Grand Kyoto Coronation Exposition, Kyoto, 1928.

“Preparations had already begun for the coronation of the Emperor.

“…As in the case of the coronation of King George the Fifth of England, there was an unprecedented study of ancient forms and usages, with a view to carrying out the ceremony upon a more magnificent scale than had ever been seen before.

“The preparations were elaborate, and while even to a Western eye they were not lacking in a strange grandeur, their prodigious cost was probably their most impressive feature.

“Special Grand Military Maneuvers” commemorative postcard, Emperor Taisho, Osaka, 1914.

“When the Emperor left the Palace in Tokyo on November 6th, with a great procession , to travel down to Kyoto , he wore the uniform of generalissimo of the forces, and had a military escort; but in the procession was carried the family ark or shrine, the kashikodokoro, containing the Three Sacred Treasures — the Mirror, the Jewel, and the Sword, traditionally handed down from the times of Amaterasu, the Sun Goddess, ancestress of the Imperial House, to whom is dedicated the Grand Shrine at Ise.

“… The public ceremony of an imperial procession through the city was held on the 10th, and never in history had there been so many people in the old capital. An imperial procession in Japan has special peculiarities.

“Much attention is paid to physical altitude as implying social elevation … To sit on the floor before a superior is more respectful than to stand. Hence, when majesty rides through the street , all upper stories offer to the gaze only the blank stare of wooden shutter.

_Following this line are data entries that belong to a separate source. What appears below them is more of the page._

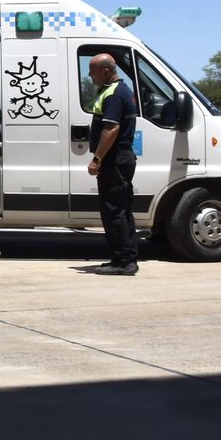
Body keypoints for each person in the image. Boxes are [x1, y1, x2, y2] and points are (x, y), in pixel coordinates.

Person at [87, 53, 140, 275]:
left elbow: (112, 128)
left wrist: (97, 158)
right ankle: (126, 258)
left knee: (114, 211)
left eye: (93, 72)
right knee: (122, 210)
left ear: (106, 71)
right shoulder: (121, 91)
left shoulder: (114, 94)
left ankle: (123, 262)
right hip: (121, 158)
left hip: (115, 160)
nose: (90, 76)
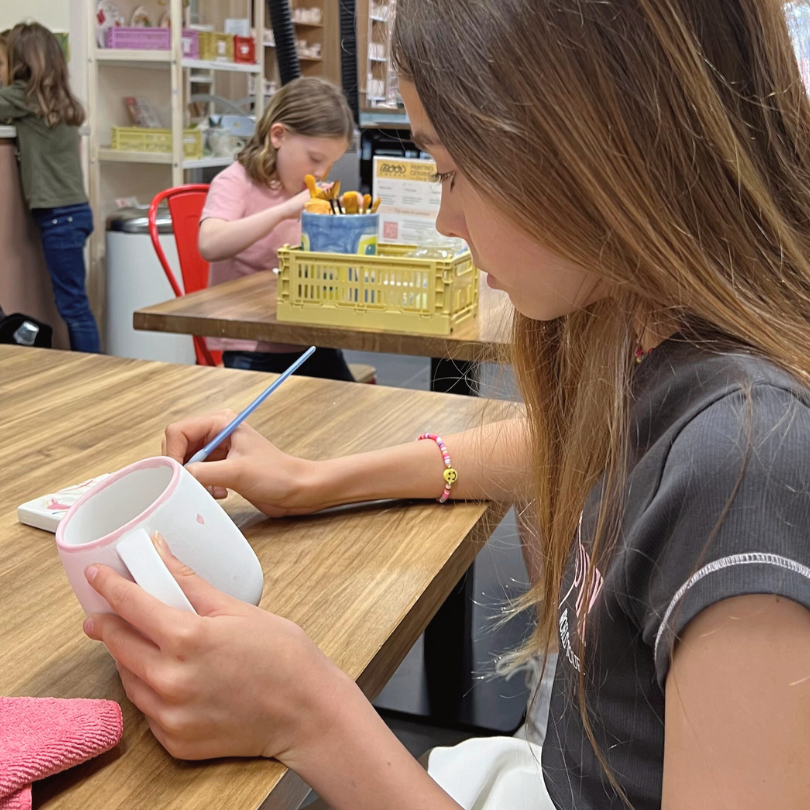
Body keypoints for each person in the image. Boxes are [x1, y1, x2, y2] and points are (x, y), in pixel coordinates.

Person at [80, 0, 810, 808]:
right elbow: (569, 446)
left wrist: (311, 715)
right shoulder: (668, 361)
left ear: (599, 147)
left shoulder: (749, 468)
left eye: (451, 171)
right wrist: (314, 479)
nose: (445, 218)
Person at [198, 76, 356, 380]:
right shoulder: (236, 182)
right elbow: (210, 244)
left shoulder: (307, 191)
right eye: (315, 159)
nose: (321, 173)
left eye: (330, 164)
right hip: (254, 345)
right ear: (278, 136)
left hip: (312, 339)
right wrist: (285, 210)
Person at [0, 22, 99, 353]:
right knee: (75, 304)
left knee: (74, 309)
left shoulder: (22, 98)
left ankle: (93, 370)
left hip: (59, 218)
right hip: (76, 213)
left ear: (19, 63)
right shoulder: (60, 101)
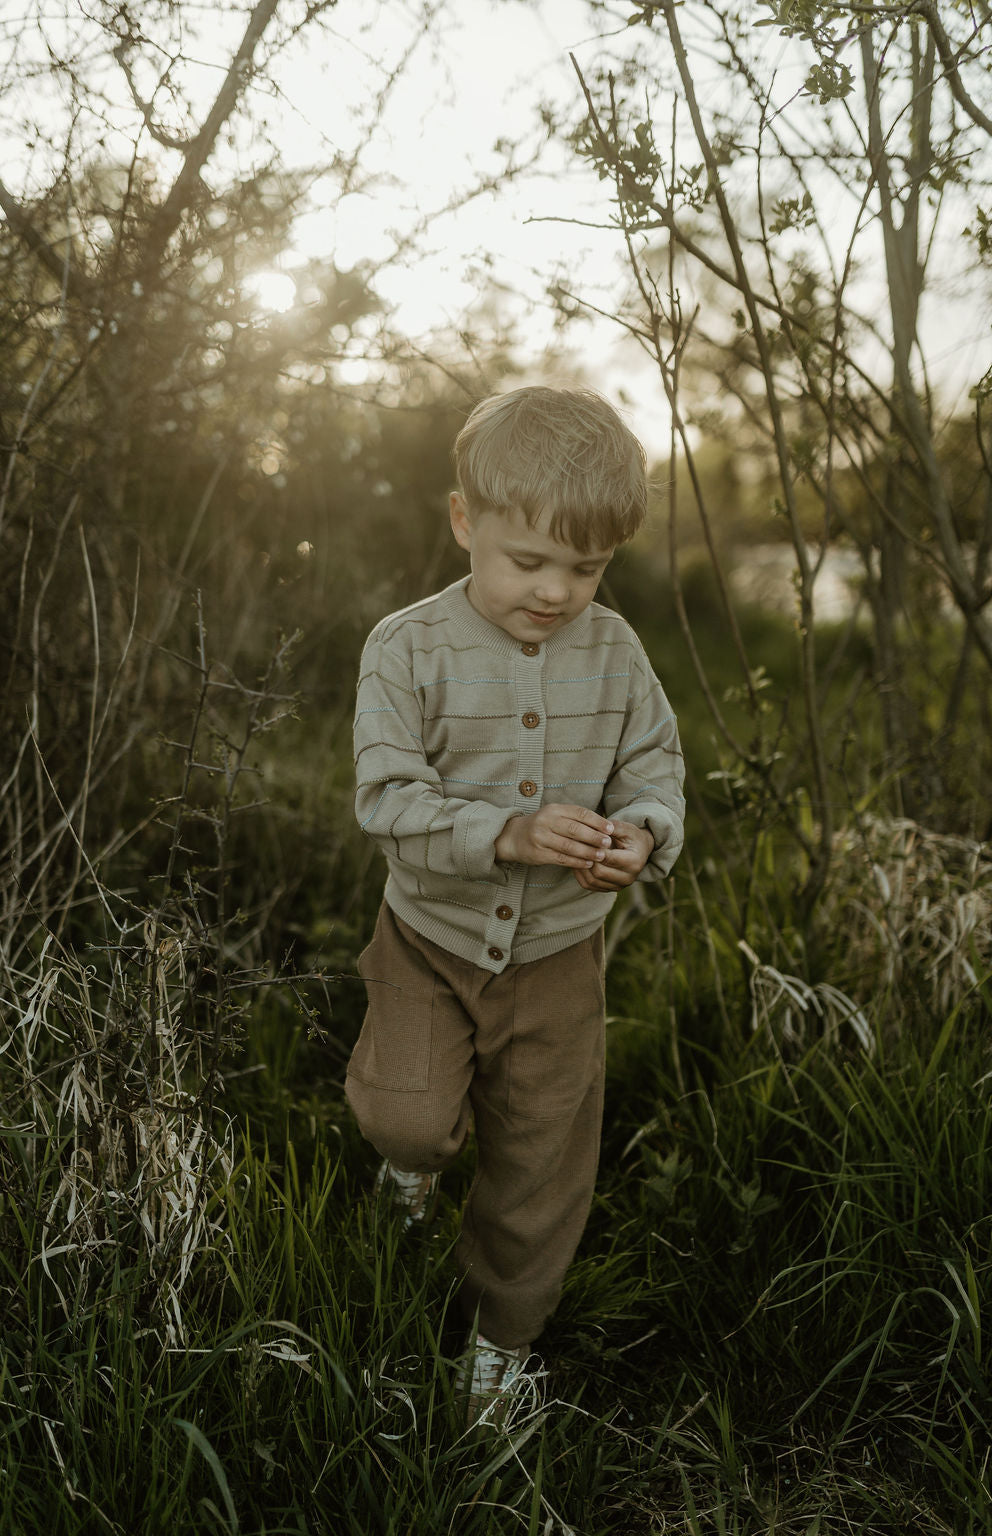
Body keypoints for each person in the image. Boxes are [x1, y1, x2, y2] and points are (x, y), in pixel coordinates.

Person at [346, 384, 685, 1424]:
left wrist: (641, 833)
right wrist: (504, 831)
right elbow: (385, 798)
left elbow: (655, 770)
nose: (555, 591)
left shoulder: (617, 654)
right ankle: (412, 1171)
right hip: (430, 940)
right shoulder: (406, 649)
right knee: (405, 1117)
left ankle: (501, 1343)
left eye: (584, 568)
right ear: (464, 522)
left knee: (542, 1155)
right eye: (528, 562)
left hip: (556, 959)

“Even a doorstep is an improper elevation; and tens of thousands of the Emperor’s loyal subjects sat on their heels in respectful silence on the matting which had been spread on the roads, and even bowed their heads, hardly daring to look, when the Emperor passed, the high-priest of an ancient faith, in a modern closed carriage.”

In Japan in Recent Times: 1912-1926, by A. Morgan Young, 1929

Decorated streetcar, Emperor Taisho enthronement commemorative postcard, unknown artist, 1915.